Smart shopping carts are expanding to more grocery chains, even as those that try to rely solely on the technology for self-checkout are finding that many consumers would rather stick with more traditional methods.

Take, for instance, French grocery giant Carrefour. A2Z Smart Technologies Corp’s flagship smart cart product, Cust2Mate recently announced a partnership with the grocer to supply 2,000 carts, expected to arrive in the first half of next year.

In an interview earlier this year with PYMNTS, Cust2Mate CEO Guy Mordoch noted that the company sees a 30% increase in average basket size when shoppers use smart carts over regular shopping carts. He added that, down the line, Cust2Mate will be able to generate “insights that are driven from data,” as well as to run “advertisements and retail media on the cart” based on that data.

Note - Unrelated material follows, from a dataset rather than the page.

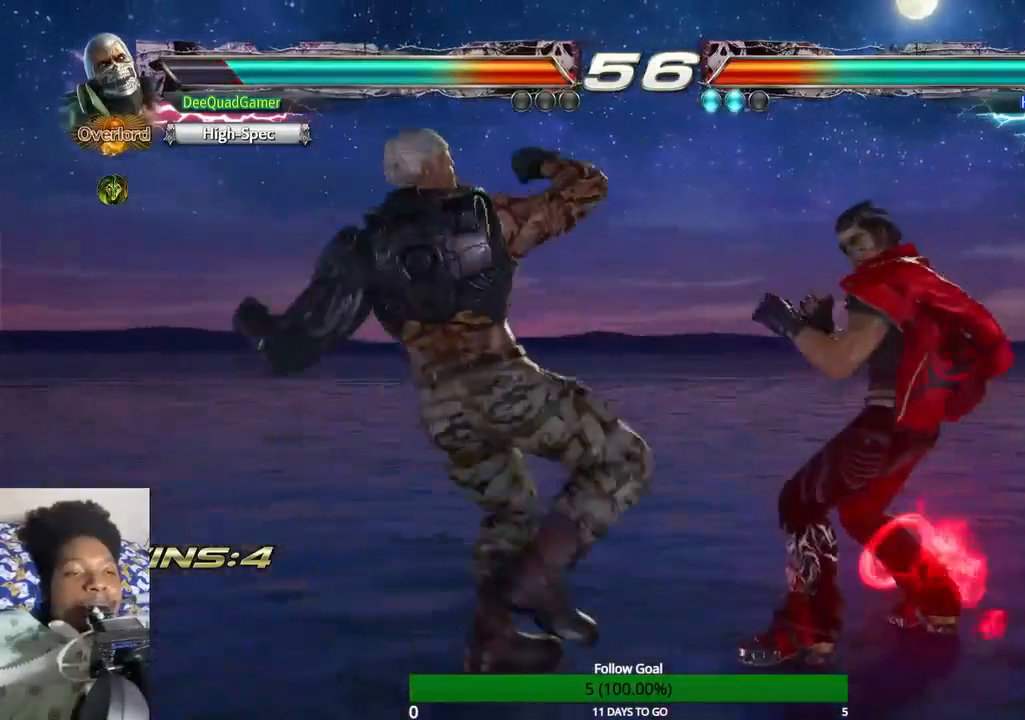
{"buttons": [], "left_stick": "center", "right_stick": "center"}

In the United States, meanwhile, Geissler’s Supermarkets, an IGA retailer with locations in Connecticut and Massachusetts, recently announced a partnership with Instacart to introduce smart Caper Carts to all seven of its stores. These smart carts, powered by artificial intelligence (AI), will gradually replace the traditional shopping carts.

“We see clearly the value that Caper Carts bring to our customers and our business, in the short and long term. At launch, they’ll reduce lines and congestion while freeing up store associates to focus more on customer support,” Bob Rybick, President and CEO of Geissler’s Supermarkets and IGA Retailer Advisory Board Chairman, said in a statement. “More engaging experiences drive larger basket sizes and repeat customers, and we see even more possibilities long term.”

The move comes as part of Instacart’s broader push to expand these carts in an effort to gain a foothold in the brick-and-mortar grocery space, connecting digital and physical experiences.

“We believe that [the smart cart] provides a really great opportunity to take all of the strength of online advertising and bring it to the store, because Caper Carts have a screen on which you can do very measurable, very personalized, very dynamic advertising and really blend the best of online and the best of offline,” Instacart Chairman and CEO Fidji Simo told analysts Wednesday (Nov. 8), on the company’s first earnings call since going public.

Yet some consumers remain hesitant about the technology. Amazon, for its part, has been returning to offering more traditional self-checkout locations at its Fresh stores, as the eCommerce giant noted Thursday (Nov. 9). These offer an alternative self-service option for those who are not comfortable with its smart carts yet, and the move comes as the eCommerce giant retools its brick-and-mortar grocery format in an effort to boost performance.

Overall, the majority of grocers not the need for self-service offerings. PYMNTS Intelligence’s study “Big Retail’s Innovation Mandate: Convenience and Personalization,” created in collaboration with ACI Worldwide and drawing from a survey of 300 retailers across the United States and the United Kingdom, revealed 60% of grocers think consumers would be very or extremely likely to switch merchants if not offered self-service kiosks. Plus, 40% said the same of the ability to scan products and pay without standing in line.